Митцинский дернулся, качнул сияющим штиблетом.
«Кого ждет? Может, оттуда, из Турции?» – ворочалась догадка в голове у Ахмедхана. Митцинский поймал телохранителя цепким, насмешливым взглядом, заговорил протяжно, въедливо:
– О спутник мой... горилла моя в человечьем облике. Поговорим? Десять лет назад я стащил тебя с гор, чтобы окунуть в этот ослепительный мир. Ты не можешь пожаловаться на судьбу. Я показал тебе все, чем богаты и сильны орси[1] 1
Орси – русские (чеч.).
[Закрыть]: балы, карнавалы, флот Петра Великого на Неве, великого князя Николая Николаевича. Я водил тебя на знаменитые процессы. Я показал тебе, как у неверных вбивают в головы знания в академии и вышибают последние мозги в Третьем отделении. Я учил тебя – будь мудрым и сдержанным, умей возвыситься над толпой. Я учил тебя мазурке и французской борьбе, учил великодушию к женщине. Где все это? В какую бездонную пропасть канули мои усилия?.. Дикарь, ты ударил по голове женщину. Лучше бы ты ударил меня...
– Осман, – приглушенно взвыл Ахмедхан, – что ты говоришь? Мне нужно было смотреть, как она бросит в тебя нож? Ты видел – она умеет это делать...
– Она не бросила бы в меня нож. Между человеком и деревянным щитом есть разница. Хотя тебе этого не понять. Тебе повезло – она выздоравливает. А если бы она отправилась вслед за карликом? Ты не думал, что было бы?

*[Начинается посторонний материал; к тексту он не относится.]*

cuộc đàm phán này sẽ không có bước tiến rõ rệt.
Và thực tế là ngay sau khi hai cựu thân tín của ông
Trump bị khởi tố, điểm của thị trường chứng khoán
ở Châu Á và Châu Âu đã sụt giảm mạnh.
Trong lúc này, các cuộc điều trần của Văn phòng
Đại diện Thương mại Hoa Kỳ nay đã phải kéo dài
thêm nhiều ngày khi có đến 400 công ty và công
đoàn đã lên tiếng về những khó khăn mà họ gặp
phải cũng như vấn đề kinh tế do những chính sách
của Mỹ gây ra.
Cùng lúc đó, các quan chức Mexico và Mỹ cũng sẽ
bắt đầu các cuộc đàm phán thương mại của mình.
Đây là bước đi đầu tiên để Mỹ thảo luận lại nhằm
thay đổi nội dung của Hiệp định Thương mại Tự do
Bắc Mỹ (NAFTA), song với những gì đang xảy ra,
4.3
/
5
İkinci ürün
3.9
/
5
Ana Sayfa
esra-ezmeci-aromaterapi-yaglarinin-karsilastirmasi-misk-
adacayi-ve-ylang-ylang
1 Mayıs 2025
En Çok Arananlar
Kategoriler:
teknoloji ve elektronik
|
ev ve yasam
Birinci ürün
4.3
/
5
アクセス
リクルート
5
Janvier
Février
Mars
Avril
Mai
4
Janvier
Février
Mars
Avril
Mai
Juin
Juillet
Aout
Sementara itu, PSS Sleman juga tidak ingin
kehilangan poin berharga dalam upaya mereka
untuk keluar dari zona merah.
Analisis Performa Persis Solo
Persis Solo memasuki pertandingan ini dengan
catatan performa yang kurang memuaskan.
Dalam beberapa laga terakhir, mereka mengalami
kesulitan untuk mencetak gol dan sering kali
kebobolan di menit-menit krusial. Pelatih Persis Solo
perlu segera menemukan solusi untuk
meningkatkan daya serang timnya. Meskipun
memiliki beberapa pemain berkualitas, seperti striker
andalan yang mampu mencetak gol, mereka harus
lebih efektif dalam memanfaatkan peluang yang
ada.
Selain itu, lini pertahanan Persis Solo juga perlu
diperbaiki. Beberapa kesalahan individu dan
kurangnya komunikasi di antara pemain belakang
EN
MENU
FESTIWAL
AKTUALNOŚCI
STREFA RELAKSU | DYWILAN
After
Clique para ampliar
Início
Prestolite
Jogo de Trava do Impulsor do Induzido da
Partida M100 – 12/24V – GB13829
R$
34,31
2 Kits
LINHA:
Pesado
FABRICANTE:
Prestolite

– Не думал, – покачал головой Ахмедхан.
Некогда ему было думать там. А потом, когда уже сделано дело, зачем думать?
– Я отправил бы тебя вслед за ними, – шепотом поделился Митцинский.
И не понять слуге, всерьез это либо шутит хозяин. Задрожал и сорвался голос его:
– Осман, давай поедем домой, а? Что нам больше делать в этом проклятом аллахом городе? Ты бросил академию, и мы скитаемся... Кровь кипит у меня, готов зубами грызть глотки Советам! Ты, сын шейха, кормишь русских клопов своей кровью. Поедем домой! Мы теперь богаты. Если этого мало – мюриды твоего отца принесут еще столько...
– Ты никуда не отлучался? – осадил вопросом Митцинский.
Смотрел жестко, в упор, дурацкое пенсне на диван сбросил – спрашивал не друг – хозяин.
– Все время был здесь, как ты сказал.
– Ладно. Будем спать. Ночью придется работать.
Митцинский лег на застланную кровать, начищенные штиблеты на спинку деревянную забросил. Прикрыл глаза – отгородился веками от слепящей суеты дня, от надоедливых просьб холопа.
Ахмедхан, косолапо ступая, пошел к дивану. Умащивался, поминутно досадливо замирая, – стонали, визжали пружины под его семипудовым телом.
Митцинский лежал не двигаясь. Ахмедхан поймал скошенным взглядом, как вспух и пропал желвак на его щеке.